=== Section Start ===
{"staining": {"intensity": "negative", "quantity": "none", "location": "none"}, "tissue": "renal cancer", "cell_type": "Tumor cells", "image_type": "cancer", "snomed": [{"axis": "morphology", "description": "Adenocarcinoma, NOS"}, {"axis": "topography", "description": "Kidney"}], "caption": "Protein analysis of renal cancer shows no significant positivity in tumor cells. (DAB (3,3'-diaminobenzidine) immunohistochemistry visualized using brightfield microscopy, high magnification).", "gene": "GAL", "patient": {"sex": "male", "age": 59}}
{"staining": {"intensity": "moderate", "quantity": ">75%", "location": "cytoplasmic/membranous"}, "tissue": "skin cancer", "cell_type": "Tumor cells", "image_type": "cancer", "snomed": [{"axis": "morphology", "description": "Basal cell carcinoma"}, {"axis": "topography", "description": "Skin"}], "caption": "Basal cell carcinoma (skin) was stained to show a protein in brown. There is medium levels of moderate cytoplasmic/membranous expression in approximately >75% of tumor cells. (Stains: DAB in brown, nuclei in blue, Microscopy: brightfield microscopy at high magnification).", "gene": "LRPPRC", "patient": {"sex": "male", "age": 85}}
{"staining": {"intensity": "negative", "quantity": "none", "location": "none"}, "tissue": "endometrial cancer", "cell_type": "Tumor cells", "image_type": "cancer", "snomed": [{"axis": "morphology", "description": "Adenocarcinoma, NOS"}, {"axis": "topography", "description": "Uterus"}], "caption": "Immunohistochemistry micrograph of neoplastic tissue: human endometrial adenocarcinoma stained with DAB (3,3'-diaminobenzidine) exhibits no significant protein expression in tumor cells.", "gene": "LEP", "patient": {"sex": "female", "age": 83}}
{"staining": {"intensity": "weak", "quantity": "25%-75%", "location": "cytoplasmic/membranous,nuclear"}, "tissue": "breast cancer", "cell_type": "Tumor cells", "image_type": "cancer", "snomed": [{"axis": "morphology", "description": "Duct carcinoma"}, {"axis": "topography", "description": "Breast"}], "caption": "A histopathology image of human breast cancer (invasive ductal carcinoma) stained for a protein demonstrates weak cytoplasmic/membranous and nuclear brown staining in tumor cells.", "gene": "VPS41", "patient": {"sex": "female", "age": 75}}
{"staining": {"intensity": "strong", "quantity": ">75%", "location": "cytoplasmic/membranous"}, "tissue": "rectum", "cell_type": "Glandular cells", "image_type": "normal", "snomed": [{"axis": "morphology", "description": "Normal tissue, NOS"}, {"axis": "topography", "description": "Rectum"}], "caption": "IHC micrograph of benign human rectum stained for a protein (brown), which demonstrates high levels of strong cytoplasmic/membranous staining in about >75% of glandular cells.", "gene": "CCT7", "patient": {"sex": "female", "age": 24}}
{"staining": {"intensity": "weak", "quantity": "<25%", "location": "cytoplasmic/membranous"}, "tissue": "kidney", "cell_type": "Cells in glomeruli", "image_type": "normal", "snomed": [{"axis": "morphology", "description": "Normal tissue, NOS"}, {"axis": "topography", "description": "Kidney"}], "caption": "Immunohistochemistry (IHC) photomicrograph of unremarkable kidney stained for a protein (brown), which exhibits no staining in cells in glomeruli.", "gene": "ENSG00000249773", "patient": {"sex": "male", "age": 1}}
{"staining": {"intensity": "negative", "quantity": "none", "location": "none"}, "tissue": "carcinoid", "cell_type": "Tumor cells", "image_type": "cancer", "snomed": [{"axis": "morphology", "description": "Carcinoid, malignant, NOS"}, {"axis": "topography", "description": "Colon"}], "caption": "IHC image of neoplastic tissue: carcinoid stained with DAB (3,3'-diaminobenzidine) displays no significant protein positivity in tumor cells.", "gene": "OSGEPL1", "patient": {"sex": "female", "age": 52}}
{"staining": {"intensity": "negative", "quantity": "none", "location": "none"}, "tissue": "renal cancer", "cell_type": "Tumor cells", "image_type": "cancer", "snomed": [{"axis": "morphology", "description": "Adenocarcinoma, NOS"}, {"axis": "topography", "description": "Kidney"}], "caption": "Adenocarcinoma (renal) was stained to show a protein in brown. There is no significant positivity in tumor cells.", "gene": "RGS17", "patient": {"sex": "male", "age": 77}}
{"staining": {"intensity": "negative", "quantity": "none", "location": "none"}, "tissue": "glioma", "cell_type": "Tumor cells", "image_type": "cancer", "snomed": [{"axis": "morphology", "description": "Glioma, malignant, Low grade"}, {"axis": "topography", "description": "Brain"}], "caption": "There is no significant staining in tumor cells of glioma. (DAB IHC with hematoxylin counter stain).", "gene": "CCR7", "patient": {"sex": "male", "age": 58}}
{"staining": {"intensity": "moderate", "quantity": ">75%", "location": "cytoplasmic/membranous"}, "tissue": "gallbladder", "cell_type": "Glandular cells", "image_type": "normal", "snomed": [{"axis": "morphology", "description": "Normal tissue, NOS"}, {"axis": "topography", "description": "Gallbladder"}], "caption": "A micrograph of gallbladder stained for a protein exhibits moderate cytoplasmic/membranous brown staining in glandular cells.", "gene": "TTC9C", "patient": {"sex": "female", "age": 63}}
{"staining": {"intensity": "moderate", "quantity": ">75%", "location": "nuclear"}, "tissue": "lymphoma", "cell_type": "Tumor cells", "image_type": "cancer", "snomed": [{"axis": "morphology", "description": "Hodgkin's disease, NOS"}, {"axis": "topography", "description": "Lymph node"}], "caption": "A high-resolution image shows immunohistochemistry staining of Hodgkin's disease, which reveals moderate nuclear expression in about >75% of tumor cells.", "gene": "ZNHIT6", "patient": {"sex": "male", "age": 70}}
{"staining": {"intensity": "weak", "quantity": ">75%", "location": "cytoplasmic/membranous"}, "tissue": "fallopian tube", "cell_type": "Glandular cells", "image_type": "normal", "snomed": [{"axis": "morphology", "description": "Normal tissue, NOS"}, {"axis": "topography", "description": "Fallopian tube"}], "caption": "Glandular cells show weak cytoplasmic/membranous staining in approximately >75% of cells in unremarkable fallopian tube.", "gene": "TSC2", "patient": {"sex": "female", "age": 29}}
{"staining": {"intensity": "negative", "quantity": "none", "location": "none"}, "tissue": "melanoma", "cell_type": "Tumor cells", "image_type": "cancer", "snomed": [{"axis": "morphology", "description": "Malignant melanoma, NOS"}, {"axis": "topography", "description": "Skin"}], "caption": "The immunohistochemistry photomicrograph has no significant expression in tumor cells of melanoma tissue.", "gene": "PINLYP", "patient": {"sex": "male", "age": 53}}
=== Section End ===
## What the exercise asks:
Within the data above, the lines from the one with "micrograph of neoplastic" to the one with "micrograph of benign" must be repeated exactly; no other line belongs in the answer.

## Problem solution:
{"staining": {"intensity": "negative", "quantity": "none", "location": "none"}, "tissue": "endometrial cancer", "cell_type": "Tumor cells", "image_type": "cancer", "snomed": [{"axis": "morphology", "description": "Adenocarcinoma, NOS"}, {"axis": "topography", "description": "Uterus"}], "caption": "Immunohistochemistry micrograph of neoplastic tissue: human endometrial adenocarcinoma stained with DAB (3,3'-diaminobenzidine) exhibits no significant protein expression in tumor cells.", "gene": "LEP", "patient": {"sex": "female", "age": 83}}
{"staining": {"intensity": "weak", "quantity": "25%-75%", "location": "cytoplasmic/membranous,nuclear"}, "tissue": "breast cancer", "cell_type": "Tumor cells", "image_type": "cancer", "snomed": [{"axis": "morphology", "description": "Duct carcinoma"}, {"axis": "topography", "description": "Breast"}], "caption": "A histopathology image of human breast cancer (invasive ductal carcinoma) stained for a protein demonstrates weak cytoplasmic/membranous and nuclear brown staining in tumor cells.", "gene": "VPS41", "patient": {"sex": "female", "age": 75}}
{"staining": {"intensity": "strong", "quantity": ">75%", "location": "cytoplasmic/membranous"}, "tissue": "rectum", "cell_type": "Glandular cells", "image_type": "normal", "snomed": [{"axis": "morphology", "description": "Normal tissue, NOS"}, {"axis": "topography", "description": "Rectum"}], "caption": "IHC micrograph of benign human rectum stained for a protein (brown), which demonstrates high levels of strong cytoplasmic/membranous staining in about >75% of glandular cells.", "gene": "CCT7", "patient": {"sex": "female", "age": 24}}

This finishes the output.